The Friendly Neighbor,
Spiderman
It’s hard to think that there’s anything
friendly about a black, hairy spider as big as your hand, I know. For most
people, it’s nightmarish. But strangely enough, as he scuttles across the walls
late at night when I’m the only one awake in the house, watching movies, I feel
oddly comforted. Really, when there are bloody, rotten zombies lunging at you
from within the screen, and nothing but darkness and scary noises outside, a
burly spider on your side feels safe.
The Napping Gnat
Come nightfall, and a plethora of insects of all shapes and sizes crowd around
the flickering tube-lights. If you happen to be studying beneath one of them,
your book becomes a ramp for this crawling cavalcade, and it is a welcome
distraction from the mind-numbing boredom of reading through textbooks. During
one such parade, one bright bug caught my attention. Although hardly bigger
than the full-stops in my book, he seemed hell-bent on reading the lesson along
with me. I watched with curiosity as he wove in and out of the lines of text
with considerably more enthusiasm than me. But I soon discovered how
like-minded we were when he slowed down after the first paragraph, and came to
a complete halt in the middle of the third. I wasn’t surprised: if a few lines
of academic information can numb our famously complex and massive brains,
imagine what it can do to the minuscule mind of a bug.

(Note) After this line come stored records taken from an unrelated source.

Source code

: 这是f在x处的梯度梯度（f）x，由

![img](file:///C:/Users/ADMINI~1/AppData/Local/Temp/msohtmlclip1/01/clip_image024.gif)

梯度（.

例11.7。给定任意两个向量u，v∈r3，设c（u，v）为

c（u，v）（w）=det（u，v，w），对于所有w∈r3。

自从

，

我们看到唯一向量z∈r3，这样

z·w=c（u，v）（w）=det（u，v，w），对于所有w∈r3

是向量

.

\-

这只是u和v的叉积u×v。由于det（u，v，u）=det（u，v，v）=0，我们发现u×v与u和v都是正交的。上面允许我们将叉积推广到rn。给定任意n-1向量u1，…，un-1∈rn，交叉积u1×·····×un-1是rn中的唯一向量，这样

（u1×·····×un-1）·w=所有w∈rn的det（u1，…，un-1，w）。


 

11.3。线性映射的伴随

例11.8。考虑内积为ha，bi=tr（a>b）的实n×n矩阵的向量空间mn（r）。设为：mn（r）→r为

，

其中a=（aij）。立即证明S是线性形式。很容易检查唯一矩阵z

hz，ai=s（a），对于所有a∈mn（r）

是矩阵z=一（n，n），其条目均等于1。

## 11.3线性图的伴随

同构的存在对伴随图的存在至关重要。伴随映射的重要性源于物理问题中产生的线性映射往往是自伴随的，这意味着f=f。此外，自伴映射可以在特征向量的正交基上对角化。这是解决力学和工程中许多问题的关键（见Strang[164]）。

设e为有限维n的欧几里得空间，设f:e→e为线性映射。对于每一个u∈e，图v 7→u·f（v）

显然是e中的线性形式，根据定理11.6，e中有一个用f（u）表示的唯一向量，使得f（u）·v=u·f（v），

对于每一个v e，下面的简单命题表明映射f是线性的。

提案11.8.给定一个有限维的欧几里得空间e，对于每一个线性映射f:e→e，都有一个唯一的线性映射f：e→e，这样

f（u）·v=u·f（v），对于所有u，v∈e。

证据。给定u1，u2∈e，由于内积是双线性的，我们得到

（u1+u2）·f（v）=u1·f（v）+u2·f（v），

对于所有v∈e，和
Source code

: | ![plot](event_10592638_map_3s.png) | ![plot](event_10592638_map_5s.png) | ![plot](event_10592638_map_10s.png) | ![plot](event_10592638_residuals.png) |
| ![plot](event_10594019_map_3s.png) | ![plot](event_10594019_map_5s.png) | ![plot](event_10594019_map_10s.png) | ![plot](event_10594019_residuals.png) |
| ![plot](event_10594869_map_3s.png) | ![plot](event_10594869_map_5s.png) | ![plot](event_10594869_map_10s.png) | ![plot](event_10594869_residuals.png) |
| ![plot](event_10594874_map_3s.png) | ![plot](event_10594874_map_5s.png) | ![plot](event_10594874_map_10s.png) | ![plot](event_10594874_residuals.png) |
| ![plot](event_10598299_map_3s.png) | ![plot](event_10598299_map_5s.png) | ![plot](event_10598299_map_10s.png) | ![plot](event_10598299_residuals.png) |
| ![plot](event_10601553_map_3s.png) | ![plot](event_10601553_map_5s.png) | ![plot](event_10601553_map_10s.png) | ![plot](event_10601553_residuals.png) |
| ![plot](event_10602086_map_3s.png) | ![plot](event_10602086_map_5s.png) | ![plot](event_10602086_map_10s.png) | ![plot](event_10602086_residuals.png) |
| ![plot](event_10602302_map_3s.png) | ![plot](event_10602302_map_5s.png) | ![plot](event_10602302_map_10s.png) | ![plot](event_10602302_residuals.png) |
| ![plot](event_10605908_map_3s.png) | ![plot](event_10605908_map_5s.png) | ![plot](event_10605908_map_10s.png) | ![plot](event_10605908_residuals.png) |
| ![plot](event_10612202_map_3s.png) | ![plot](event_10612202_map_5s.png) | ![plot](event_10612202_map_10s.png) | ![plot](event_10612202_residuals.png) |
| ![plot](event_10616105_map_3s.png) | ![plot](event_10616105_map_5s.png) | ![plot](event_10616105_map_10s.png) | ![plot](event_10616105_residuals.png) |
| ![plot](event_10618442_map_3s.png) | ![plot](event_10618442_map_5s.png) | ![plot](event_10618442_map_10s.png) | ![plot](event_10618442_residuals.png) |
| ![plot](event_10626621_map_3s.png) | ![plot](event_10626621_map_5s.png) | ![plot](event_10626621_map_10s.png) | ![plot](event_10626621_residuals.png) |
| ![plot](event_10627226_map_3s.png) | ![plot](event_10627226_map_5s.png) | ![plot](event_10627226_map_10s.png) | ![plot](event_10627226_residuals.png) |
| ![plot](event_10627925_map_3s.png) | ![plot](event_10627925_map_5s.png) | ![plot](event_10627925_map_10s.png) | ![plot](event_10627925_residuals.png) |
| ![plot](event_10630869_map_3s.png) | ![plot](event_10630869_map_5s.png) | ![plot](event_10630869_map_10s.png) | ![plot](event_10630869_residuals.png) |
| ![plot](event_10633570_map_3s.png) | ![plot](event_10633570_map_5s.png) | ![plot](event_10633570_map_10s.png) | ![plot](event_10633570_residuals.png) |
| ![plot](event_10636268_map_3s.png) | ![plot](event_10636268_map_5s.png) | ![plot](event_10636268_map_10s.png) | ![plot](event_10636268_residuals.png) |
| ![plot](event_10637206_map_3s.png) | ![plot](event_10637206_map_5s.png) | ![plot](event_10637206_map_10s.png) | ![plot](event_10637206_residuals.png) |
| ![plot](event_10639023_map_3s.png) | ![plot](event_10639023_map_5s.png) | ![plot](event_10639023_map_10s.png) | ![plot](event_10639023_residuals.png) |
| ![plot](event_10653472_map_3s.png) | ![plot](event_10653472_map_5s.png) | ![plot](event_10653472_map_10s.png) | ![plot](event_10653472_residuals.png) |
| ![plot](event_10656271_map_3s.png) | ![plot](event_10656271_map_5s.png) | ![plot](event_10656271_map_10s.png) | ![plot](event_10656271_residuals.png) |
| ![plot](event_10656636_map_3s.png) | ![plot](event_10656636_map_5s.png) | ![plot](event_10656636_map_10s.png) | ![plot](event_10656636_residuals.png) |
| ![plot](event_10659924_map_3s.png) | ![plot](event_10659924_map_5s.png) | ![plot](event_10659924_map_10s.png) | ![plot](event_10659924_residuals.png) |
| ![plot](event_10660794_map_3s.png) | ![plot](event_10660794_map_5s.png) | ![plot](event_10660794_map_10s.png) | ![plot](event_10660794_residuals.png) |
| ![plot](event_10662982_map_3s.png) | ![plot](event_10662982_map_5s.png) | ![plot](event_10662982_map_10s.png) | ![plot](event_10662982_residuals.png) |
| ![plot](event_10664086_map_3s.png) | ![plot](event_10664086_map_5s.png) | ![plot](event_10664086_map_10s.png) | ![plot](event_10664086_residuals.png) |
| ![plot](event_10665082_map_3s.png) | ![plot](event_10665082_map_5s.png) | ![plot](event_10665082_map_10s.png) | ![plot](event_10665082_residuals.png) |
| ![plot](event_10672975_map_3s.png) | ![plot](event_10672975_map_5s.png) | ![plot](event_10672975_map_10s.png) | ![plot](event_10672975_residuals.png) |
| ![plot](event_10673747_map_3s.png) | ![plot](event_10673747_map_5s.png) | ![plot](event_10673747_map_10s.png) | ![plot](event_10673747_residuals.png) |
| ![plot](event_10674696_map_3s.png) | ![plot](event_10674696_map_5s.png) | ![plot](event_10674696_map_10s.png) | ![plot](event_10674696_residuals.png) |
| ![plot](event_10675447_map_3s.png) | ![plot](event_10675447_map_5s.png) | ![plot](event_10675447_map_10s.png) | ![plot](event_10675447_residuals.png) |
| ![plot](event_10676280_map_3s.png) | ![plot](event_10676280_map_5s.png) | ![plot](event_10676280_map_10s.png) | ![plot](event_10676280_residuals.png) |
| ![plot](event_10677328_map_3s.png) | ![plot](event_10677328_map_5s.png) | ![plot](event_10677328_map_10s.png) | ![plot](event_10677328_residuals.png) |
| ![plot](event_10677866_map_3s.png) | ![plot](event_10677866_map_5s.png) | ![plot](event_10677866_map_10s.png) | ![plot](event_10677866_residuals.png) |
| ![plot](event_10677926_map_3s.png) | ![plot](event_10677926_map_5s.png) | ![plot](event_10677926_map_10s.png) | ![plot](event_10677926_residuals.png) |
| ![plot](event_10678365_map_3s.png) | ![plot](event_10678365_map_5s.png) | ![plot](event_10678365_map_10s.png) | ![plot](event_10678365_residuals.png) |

From sheer exhaustion,
the tiny thing had fallen asleep. And so, after gently nudging him towards a
margin with my finger, I too, lay down my head on the pages of the book, and
followed suit. (This was only after weighing the possibility that he may wake
up and crawl into my ear, and deciding that textbook-induced sleep was way too
deep for that).
5
Peeping Tom Toady
As usual, I got into the bathroom, and was about to turn on the shower when I
realized I was staring at a fat toad who, sitting on the faucet, was giving me
a look that said, “Hullo, I got here first!” Let’s just say that if humans
could move as fast as I did then, we wouldn’t have needed machines. But I was
rather brave, if I do say so myself- only after I got out of the bathroom, and
the possibility of the toad leaping off the faucet and onto my face occurred to
me, did I scream my head off.
Now, as I look around me and see these miniature
minions of monsoon (how’s that for a tongue twister?) clinging onto the walls,
crawling on the floor, hovering around the lights and unfortunately, floating
in my cooling cup of tea (yuk), I wonder if they’re all looking at me and
thinking “Whoa, this is just like watching Human Planet in 3D!”